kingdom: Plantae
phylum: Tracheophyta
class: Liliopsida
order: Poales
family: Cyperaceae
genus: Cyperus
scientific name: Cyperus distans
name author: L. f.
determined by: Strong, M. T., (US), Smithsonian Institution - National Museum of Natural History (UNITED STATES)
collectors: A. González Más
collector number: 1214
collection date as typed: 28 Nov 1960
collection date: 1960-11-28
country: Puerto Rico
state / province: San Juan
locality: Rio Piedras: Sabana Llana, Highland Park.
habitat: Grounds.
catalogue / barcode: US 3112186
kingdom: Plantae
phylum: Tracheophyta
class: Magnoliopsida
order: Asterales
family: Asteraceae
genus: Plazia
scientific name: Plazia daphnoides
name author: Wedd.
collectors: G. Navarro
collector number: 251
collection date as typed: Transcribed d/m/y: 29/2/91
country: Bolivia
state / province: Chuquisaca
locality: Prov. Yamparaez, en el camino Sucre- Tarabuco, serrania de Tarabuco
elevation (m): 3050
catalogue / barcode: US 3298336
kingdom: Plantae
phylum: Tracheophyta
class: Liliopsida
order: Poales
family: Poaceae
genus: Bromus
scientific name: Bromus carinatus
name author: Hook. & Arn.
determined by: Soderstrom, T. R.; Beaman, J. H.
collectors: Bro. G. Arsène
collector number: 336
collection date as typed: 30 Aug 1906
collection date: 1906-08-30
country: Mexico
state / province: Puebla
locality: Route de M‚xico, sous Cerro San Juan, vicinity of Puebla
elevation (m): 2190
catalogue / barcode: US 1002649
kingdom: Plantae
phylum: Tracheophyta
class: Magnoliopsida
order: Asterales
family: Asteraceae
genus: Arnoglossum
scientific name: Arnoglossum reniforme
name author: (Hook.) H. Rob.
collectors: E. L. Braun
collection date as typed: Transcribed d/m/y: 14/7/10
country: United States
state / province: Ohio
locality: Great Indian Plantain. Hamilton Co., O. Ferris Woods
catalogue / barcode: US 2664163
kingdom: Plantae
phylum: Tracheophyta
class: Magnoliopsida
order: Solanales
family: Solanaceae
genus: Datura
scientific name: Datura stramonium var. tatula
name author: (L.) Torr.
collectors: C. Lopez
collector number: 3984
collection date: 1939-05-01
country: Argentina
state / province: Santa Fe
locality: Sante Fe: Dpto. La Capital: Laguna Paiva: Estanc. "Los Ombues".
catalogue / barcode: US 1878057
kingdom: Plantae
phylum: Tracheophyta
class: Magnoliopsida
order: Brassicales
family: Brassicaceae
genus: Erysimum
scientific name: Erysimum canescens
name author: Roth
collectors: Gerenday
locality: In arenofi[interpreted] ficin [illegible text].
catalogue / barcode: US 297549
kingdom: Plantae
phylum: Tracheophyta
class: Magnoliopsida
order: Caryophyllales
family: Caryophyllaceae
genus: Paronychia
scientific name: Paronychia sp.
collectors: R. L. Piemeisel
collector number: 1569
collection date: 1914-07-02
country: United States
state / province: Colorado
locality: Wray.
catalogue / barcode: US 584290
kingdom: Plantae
# # #
Aim of the exercise:
Copy every row above word for word, keeping each line in its original order and form.

Written response:
kingdom: Plantae
phylum: Tracheophyta
class: Liliopsida
order: Poales
family: Cyperaceae
genus: Cyperus
scientific name: Cyperus distans
name author: L. f.
determined by: Strong, M. T., (US), Smithsonian Institution - National Museum of Natural History (UNITED STATES)
collectors: A. González Más
collector number: 1214
collection date as typed: 28 Nov 1960
collection date: 1960-11-28
country: Puerto Rico
state / province: San Juan
locality: Rio Piedras: Sabana Llana, Highland Park.
habitat: Grounds.
catalogue / barcode: US 3112186
kingdom: Plantae
phylum: Tracheophyta
class: Magnoliopsida
order: Asterales
family: Asteraceae
genus: Plazia
scientific name: Plazia daphnoides
name author: Wedd.
collectors: G. Navarro
collector number: 251
collection date as typed: Transcribed d/m/y: 29/2/91
country: Bolivia
state / province: Chuquisaca
locality: Prov. Yamparaez, en el camino Sucre- Tarabuco, serrania de Tarabuco
elevation (m): 3050
catalogue / barcode: US 3298336
kingdom: Plantae
phylum: Tracheophyta
class: Liliopsida
order: Poales
family: Poaceae
genus: Bromus
scientific name: Bromus carinatus
name author: Hook. & Arn.
determined by: Soderstrom, T. R.; Beaman, J. H.
collectors: Bro. G. Arsène
collector number: 336
collection date as typed: 30 Aug 1906
collection date: 1906-08-30
country: Mexico
state / province: Puebla
locality: Route de M‚xico, sous Cerro San Juan, vicinity of Puebla
elevation (m): 2190
catalogue / barcode: US 1002649
kingdom: Plantae
phylum: Tracheophyta
class: Magnoliopsida
order: Asterales
family: Asteraceae
genus: Arnoglossum
scientific name: Arnoglossum reniforme
name author: (Hook.) H. Rob.
collectors: E. L. Braun
collection date as typed: Transcribed d/m/y: 14/7/10
country: United States
state / province: Ohio
locality: Great Indian Plantain. Hamilton Co., O. Ferris Woods
catalogue / barcode: US 2664163
kingdom: Plantae
phylum: Tracheophyta
class: Magnoliopsida
order: Solanales
family: Solanaceae
genus: Datura
scientific name: Datura stramonium var. tatula
name author: (L.) Torr.
collectors: C. Lopez
collector number: 3984
collection date: 1939-05-01
country: Argentina
state / province: Santa Fe
locality: Sante Fe: Dpto. La Capital: Laguna Paiva: Estanc. "Los Ombues".
catalogue / barcode: US 1878057
kingdom: Plantae
phylum: Tracheophyta
class: Magnoliopsida
order: Brassicales
family: Brassicaceae
genus: Erysimum
scientific name: Erysimum canescens
name author: Roth
collectors: Gerenday
locality: In arenofi[interpreted] ficin [illegible text].
catalogue / barcode: US 297549
kingdom: Plantae
phylum: Tracheophyta
class: Magnoliopsida
order: Caryophyllales
family: Caryophyllaceae
genus: Paronychia
scientific name: Paronychia sp.
collectors: R. L. Piemeisel
collector number: 1569
collection date: 1914-07-02
country: United States
state / province: Colorado
locality: Wray.
catalogue / barcode: US 584290
kingdom: Plantae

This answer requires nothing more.